* Page extract:
"""

Vadul-Rașcov is a commune located in Șoldănești District, Moldova stretched along the right bank of the Dniester River. The commune is composed of two villages, Socola and Vadul-Rașcov. It is approximately 130 km northeast of the capital, Chişinău. The population is 1 648.

History
The history of this location is over 2.5 thousand years ago. The Cave monastery in Socola, which already existed in 10th century. The Monastery complex has 7 levels of cells, also known as 7 floor cave monastery. The complex ix expanded to 3 parts in 1.5 km long along the Dniestr river. Due to very difficult way to get in the monastery and relatively far distance from Chisinau the location remain absolutely original, without any signs of current civilization, and remain exactly as it was left about 300 years ago. 
The village is also known as the border place for trading route for many centuries. Before the Dubasari hydroelectric dam was built the river was much lower, and it was a perfect place to cross the river by fording. Due to the rocks on the both banks of the river (over 200 meters difference) the place was naturally secured from being easy invaded.

In 1930, approximately 2,000 Jews lived in this village. During World War II, the nazis massacred the local Jewish community.

The vast majority of the population of Vadul-Rașcov work in agriculture. The main tourist attraction is the Dniester River.

"""

Please name the two villages that make up the commune, according to the text on Vadul-Rașcov.

* Dataset:

"""

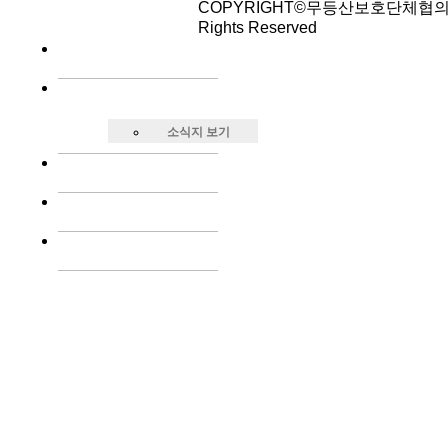
COPYRIGHT©무등산보호단체협의회
Rights Reserved
소식지 보기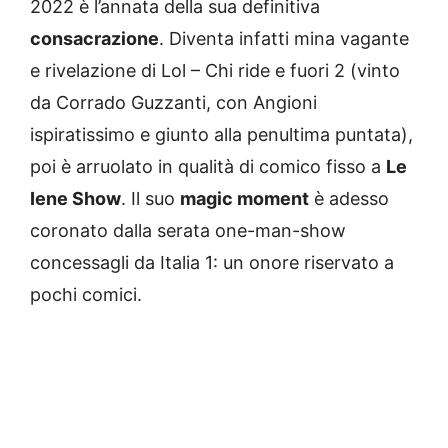
2022 è l’annata della sua definitiva
consacrazione
. Diventa infatti mina vagante
e rivelazione di Lol – Chi ride e fuori 2 (vinto
da Corrado Guzzanti, con Angioni
ispiratissimo e giunto alla penultima puntata),
poi è arruolato in qualità di comico fisso a
Le
Iene Show
. Il suo
magic moment
è adesso
coronato dalla serata one-man-show
concessagli da Italia 1: un onore riservato a
pochi comici.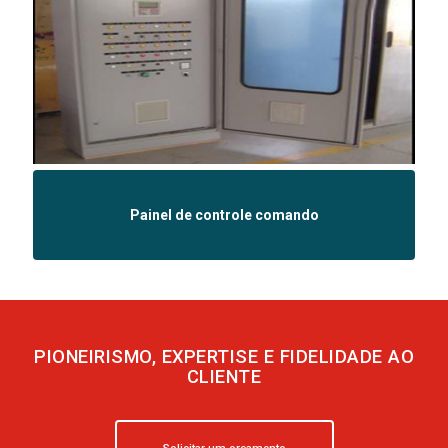
Painel de controle comando
PIONEIRISMO, EXPERTISE E FIDELIDADE AO
CLIENTE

"""

* Response: Socola and Vadul-Rașcov.